Hi Blog-o-sphere! Welcome to my new blogspot: www.hello-there-sunshine.blogspot.com!
So, I realized something just now. I was texting one of my good friends, when I noticed a rising sense of paranoia. I found myself questioning what he said, what his motives were, and if he was lying. I have been doing this with him for quite a while now and I'm really wondering why. This friend is one of my best, who I have known for almost three years, and he is the sweetest nicest guy and would never possibly try to hurt me...so why the suspicion?
It isn't just him though, this happens with all my friends or the people in my life for that matter. After a certain period of knowing them, I just kind of freak out. I question everything they do or say and begin to wonder if I can trust them. Then, after a while, I become convinced that they, like everyone else, are out to get me.

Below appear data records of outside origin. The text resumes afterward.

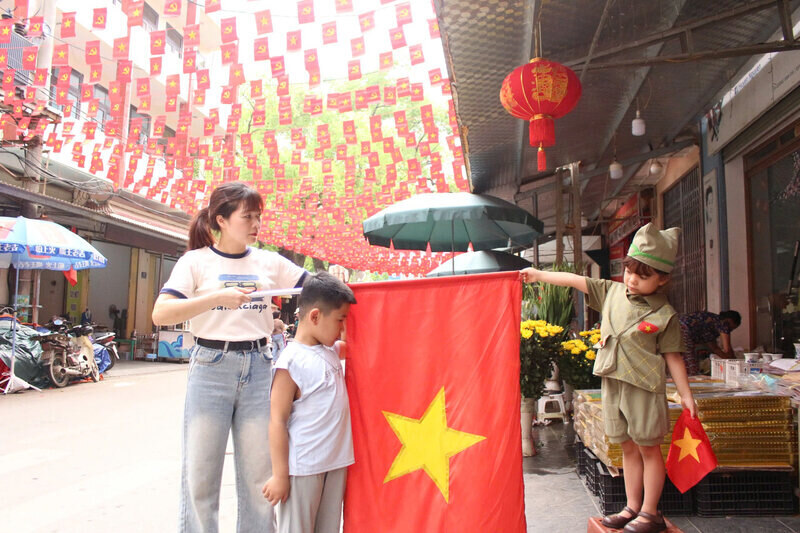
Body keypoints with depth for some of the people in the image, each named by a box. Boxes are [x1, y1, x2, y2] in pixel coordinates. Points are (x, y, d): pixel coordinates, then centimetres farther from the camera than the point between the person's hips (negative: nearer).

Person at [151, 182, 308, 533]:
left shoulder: (270, 262, 8)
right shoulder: (197, 261, 0)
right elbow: (161, 314, -12)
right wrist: (217, 298, -22)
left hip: (259, 369, 3)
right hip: (211, 369, -2)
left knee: (259, 476, 8)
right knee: (200, 476, 5)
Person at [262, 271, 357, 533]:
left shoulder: (331, 350, 7)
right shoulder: (291, 362, -16)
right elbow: (278, 421, -15)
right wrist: (280, 475, -14)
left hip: (335, 463, 8)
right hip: (303, 469, -7)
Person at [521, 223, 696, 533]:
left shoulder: (664, 315, -8)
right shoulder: (612, 292, 5)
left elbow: (672, 356, -5)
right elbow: (577, 281, 7)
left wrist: (685, 395, -5)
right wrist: (540, 275, 7)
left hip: (645, 387, -5)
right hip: (612, 384, 5)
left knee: (648, 448, 6)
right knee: (628, 449, 15)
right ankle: (632, 508, 25)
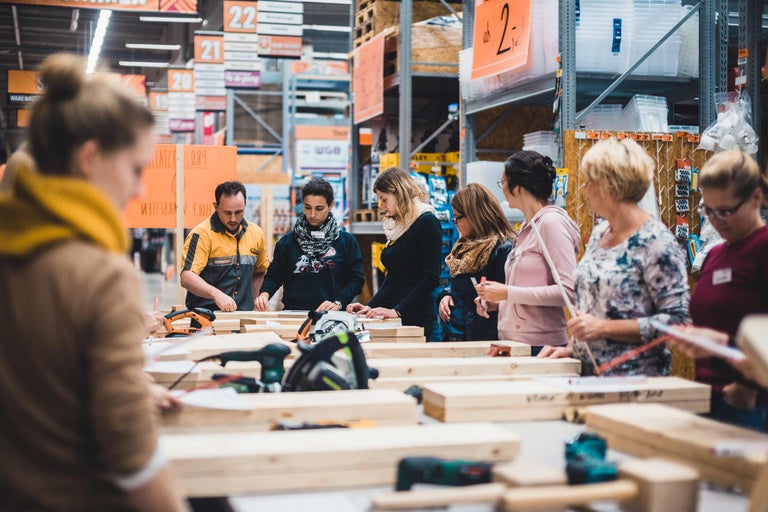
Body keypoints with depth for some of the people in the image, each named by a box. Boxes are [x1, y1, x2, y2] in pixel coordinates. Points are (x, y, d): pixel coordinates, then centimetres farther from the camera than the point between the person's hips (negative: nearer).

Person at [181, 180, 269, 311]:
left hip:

Now that I'm typing this I realize I sound like a total and complete nutjob, but it's true. For some reason, I eventually just stop trusting people and shut them out. The best I can figure, is that I'm trying to hurt them and escape the relationship before they hurt me.
I think the source, which I go back to time and again in blogs, and it really is the source of all evil (or at least my evil anyway), is my childhood. I learned early on that (in the words of one P.Sawyer) "People always leave." I had other kids use me, my parents abandon me all but physically (my dad physically abandoning me last year), and never had a geniune friend at an early age.

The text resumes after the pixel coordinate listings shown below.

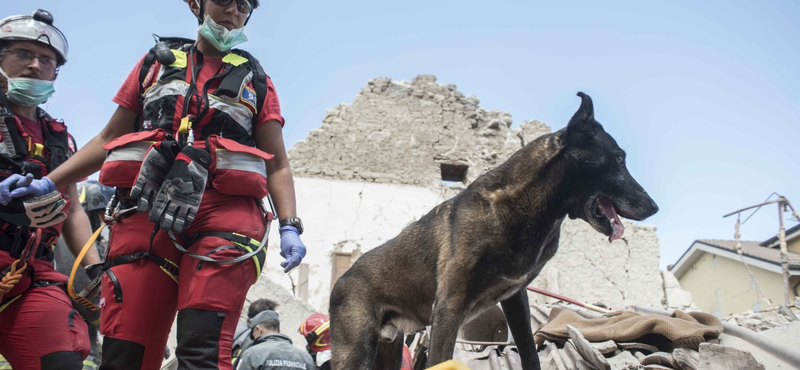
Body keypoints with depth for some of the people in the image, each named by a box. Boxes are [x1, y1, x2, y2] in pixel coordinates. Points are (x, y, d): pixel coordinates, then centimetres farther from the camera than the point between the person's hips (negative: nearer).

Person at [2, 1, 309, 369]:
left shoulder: (255, 80, 22)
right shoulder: (157, 61, 26)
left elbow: (278, 165, 14)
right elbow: (109, 139, 25)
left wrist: (289, 226, -2)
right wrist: (48, 183, 13)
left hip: (223, 214, -1)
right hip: (146, 212, 2)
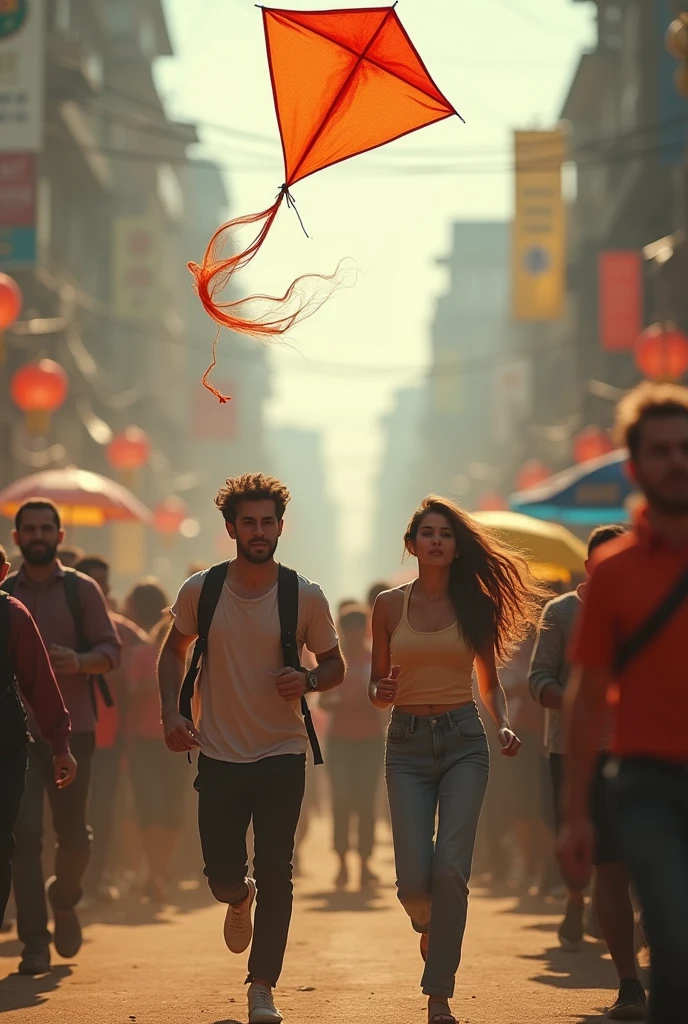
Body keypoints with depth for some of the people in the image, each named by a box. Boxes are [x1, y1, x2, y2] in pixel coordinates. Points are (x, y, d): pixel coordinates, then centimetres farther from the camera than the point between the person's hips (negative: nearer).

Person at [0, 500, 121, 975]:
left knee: (73, 835, 4)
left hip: (72, 728, 0)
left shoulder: (82, 590, 4)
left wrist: (80, 661, -21)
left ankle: (64, 898, 36)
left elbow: (111, 649, -1)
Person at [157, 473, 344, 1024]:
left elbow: (335, 666, 6)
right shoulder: (200, 591, -4)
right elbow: (174, 652, 12)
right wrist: (171, 711, -3)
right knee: (221, 874, 2)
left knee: (275, 873, -5)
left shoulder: (305, 596, -6)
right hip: (219, 754, 1)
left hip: (282, 755, -1)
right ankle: (240, 899, 40)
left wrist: (308, 680, -17)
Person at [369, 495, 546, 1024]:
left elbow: (489, 681, 13)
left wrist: (505, 724, -5)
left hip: (463, 741, 0)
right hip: (407, 744, 0)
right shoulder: (390, 605, 5)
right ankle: (430, 927, 29)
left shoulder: (473, 604, 5)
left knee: (450, 869, -15)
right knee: (414, 879, -9)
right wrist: (381, 693, -13)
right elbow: (377, 685, 10)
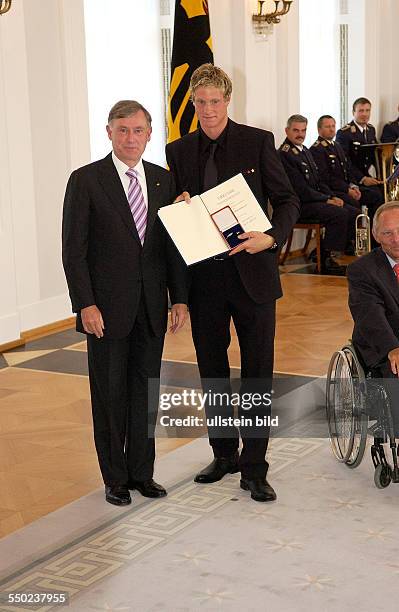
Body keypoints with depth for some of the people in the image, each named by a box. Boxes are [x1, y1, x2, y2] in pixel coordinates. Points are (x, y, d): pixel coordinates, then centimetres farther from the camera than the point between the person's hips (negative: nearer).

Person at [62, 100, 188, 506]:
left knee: (145, 390, 11)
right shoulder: (85, 180, -6)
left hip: (152, 306, 4)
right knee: (109, 394, 6)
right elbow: (73, 249, -8)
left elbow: (173, 243, 9)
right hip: (106, 307, -4)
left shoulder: (163, 179, 7)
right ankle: (115, 478, 20)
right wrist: (85, 304, -14)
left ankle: (141, 472, 25)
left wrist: (179, 298, 4)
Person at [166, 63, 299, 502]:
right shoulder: (178, 151, 7)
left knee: (257, 373, 2)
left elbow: (287, 201, -2)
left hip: (251, 272, -3)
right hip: (203, 276, 3)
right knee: (212, 371, 14)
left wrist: (272, 237, -20)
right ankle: (224, 453, 31)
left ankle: (254, 469, 11)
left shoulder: (257, 142, -2)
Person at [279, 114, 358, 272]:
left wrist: (332, 197, 3)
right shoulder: (284, 154, -13)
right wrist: (327, 200, -15)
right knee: (340, 214, -25)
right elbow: (300, 188, -19)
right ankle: (327, 261, -17)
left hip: (316, 198, 9)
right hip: (300, 204, -9)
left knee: (353, 212, -4)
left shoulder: (305, 150, 18)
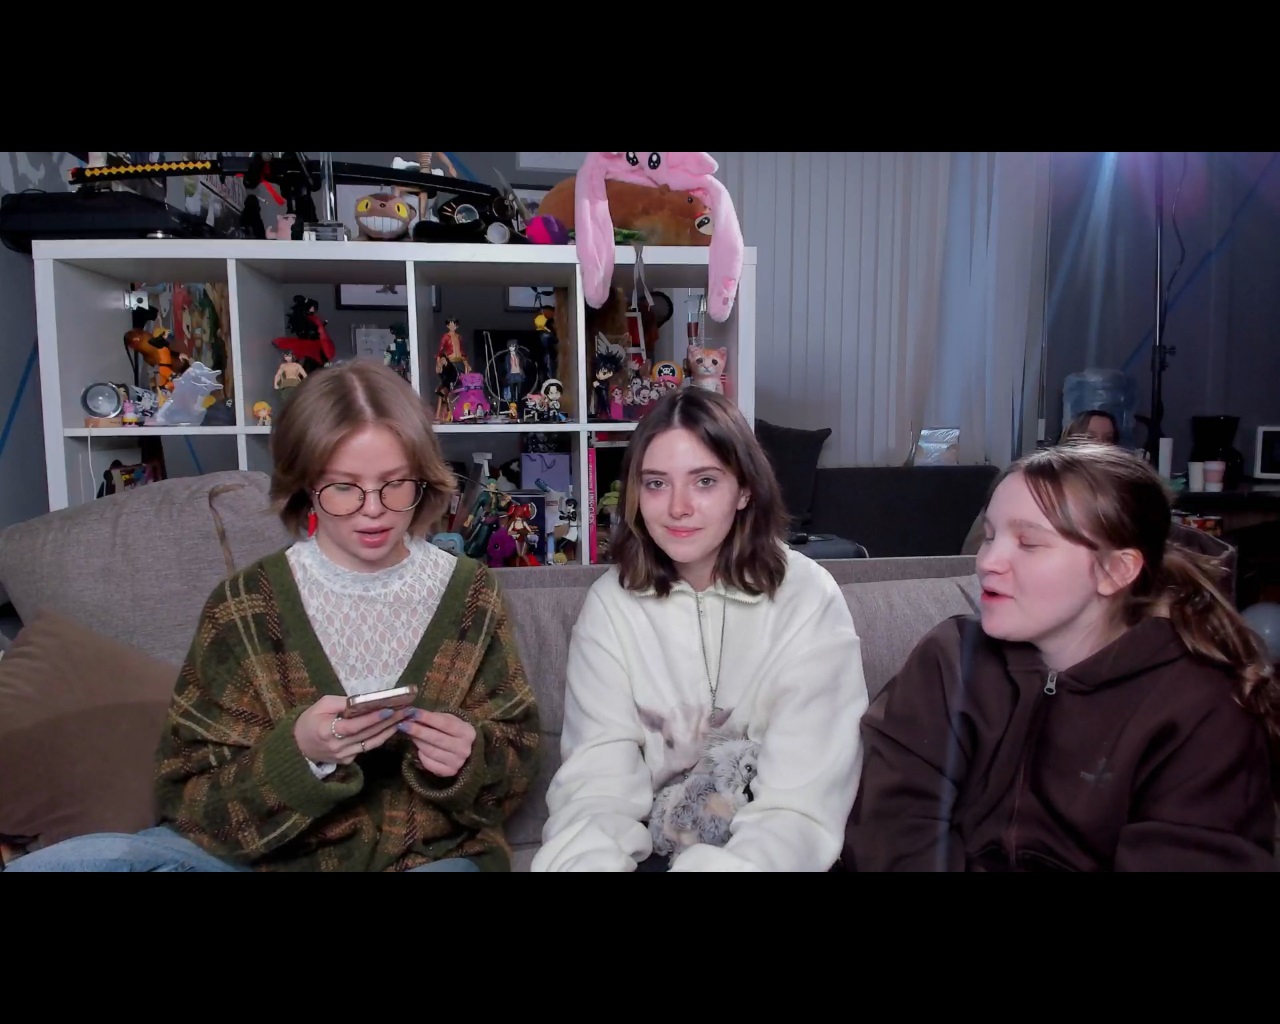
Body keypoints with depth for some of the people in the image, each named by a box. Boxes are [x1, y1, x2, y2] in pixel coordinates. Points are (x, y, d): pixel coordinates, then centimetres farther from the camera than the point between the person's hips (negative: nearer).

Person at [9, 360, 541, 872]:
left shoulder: (471, 594, -3)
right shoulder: (245, 605, -5)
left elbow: (517, 768, 3)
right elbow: (189, 799, -6)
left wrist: (472, 761, -20)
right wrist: (298, 753, -25)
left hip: (431, 855, 0)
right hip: (267, 853, 1)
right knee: (54, 862, -22)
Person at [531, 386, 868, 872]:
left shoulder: (808, 598, -12)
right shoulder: (610, 601, -4)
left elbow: (803, 804, -18)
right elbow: (598, 775, -11)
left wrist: (722, 863, -35)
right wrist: (589, 859, -32)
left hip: (762, 848, 0)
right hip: (652, 843, 1)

Stepping out of infixable the past and into present, the reprecussions are obvious. I am so easy to meet people; eager to befriend them and let them in. (It all goes back to that need to be loved and accepted that I so prevelently have.) But the problem is, that in doing so, I either alienate them, by moving too quickly, or worse, let them in only to have them shatter me a short while later.
So it seems, at times like the present, when I am most lost and vulnerable and in need of these people, in some sort of self-preservation I shut them out; knowing that I am too weak to handle their disapointment.